My advice is to start with a temporally coherent listing of tiles, similar to, or effectively exactly how one manages a virtual texture. Except where typical virtual texturing would work in 128x128 granularity, this is driven in 8x8 granularity. Instanced objects would be given some local space in the virtual texture similar to how lightmaps have local space for instanced geometry. This has the great side-effect of providing a place to cache texture space shading results.

It has been possible for a while now to fully manage a virtual texture on the GPU. Part of the tile shading process will be to run HZB occlusion on the title, check if it is visible, or percentage of visibility estimate which can be multiplied by projected size. This drives a LOD expand/prune priority for the tile in the virtual texture. Adaptively manage a per-frame low watermark of visibility which is a cut-off where tiles self-prune to get recycled to attach to a new part of the virtual texture which needs to get expanded.

Costs are thus bounded by the size of the physical tile cache.

Virtual texture cache has limits to how much expansion can be done in a given frame, typically one level/frame of expansion. Fast motion can demand a lot more than that when projected texels are effectively kept close to pixel sized. Some amount of expansion can be soked up with the "Image Pyramid Reconstruction" concept mentioned above. The second tool is to allow the tile itself loop and walk it's own data at different scales based on the needs of visibility or projected texel density.


Tile Expansion - Variable Resolution Shading
Tile starts at full size. Tile keeps track of a scale and {x,y} offset inside the the tile (these are low-cost dynamically uniform SGPRs). Transforms (including skinning) to view-space, projects to post-warped space, and drives a waveMin and waveMax to gather projected bounds. This projected bounds can be used to select which HZB layer to sample from for occlusion, and which level of the image pyramid to atomic scatter into. If the output sample density isn't fine enough, the tile can cut scale in half, and then quad sub-divide using {x,y} to track state as it walks across the sub-tile. Any sub-tile which doesn't hit texel density targets can be further sub-divided at run-time in the same shader (by dropping scale, walking the sub-tile quad, and then moving to the prior scale backing out).
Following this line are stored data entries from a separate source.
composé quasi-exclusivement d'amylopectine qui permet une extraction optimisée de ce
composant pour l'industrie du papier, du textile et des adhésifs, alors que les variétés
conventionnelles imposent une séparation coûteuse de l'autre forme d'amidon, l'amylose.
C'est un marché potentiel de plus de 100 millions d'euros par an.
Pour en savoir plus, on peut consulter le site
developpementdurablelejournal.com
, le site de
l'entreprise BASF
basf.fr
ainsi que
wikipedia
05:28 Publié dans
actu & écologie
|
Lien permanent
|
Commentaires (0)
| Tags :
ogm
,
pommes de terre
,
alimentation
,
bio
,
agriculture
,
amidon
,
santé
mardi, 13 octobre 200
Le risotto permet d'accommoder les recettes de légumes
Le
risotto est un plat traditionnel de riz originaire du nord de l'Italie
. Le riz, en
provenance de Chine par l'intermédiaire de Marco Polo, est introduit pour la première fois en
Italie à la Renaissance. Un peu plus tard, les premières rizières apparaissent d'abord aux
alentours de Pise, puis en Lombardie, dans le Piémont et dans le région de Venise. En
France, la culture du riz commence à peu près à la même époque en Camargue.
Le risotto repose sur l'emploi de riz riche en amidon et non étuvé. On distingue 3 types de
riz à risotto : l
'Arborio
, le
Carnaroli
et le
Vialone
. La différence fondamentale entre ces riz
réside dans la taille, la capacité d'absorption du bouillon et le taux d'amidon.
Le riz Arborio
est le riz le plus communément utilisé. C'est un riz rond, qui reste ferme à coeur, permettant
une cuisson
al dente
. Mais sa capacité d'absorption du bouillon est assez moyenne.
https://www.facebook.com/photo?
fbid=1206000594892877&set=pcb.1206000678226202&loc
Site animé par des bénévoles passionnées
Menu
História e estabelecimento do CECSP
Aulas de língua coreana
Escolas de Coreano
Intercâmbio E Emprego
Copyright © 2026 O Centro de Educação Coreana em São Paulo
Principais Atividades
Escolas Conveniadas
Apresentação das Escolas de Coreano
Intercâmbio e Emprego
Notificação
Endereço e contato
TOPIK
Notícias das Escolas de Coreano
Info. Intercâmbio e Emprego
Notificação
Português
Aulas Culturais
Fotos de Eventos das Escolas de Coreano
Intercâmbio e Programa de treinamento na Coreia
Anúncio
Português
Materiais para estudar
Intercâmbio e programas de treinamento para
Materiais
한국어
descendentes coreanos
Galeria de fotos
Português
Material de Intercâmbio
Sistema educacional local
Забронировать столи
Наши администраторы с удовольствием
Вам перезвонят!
Note this is compute. It is ok for tiles to have variable run-time, as long as they are bounded. Leverage the "Image Pyramid Reconstruction" for worst case expansion (bounded cost), and limit the amount of hierarchical sub-division. Fast motion and scaling will often mask the ability for anyone to focus on details in a single frame anyway.

There are many variations which could be quite interesting here. For example, the shader can still do classic procedural texturing for enhanced detail, except in this case the shader defined procedural detail can be fully 3D displacement mapped.


Until Next Time

The intent of this post was to begin to paint a picture of the high-level of the major components which enable a non-triangle rendering path for traditional game content, running backwards compatible hardware, to get to pixel level detail with perfect anti-aliasing, with flexibibility to hit any resolution, shading rate, and frame rate trade-off. There are many other aspects of the solution space to dive into in the future.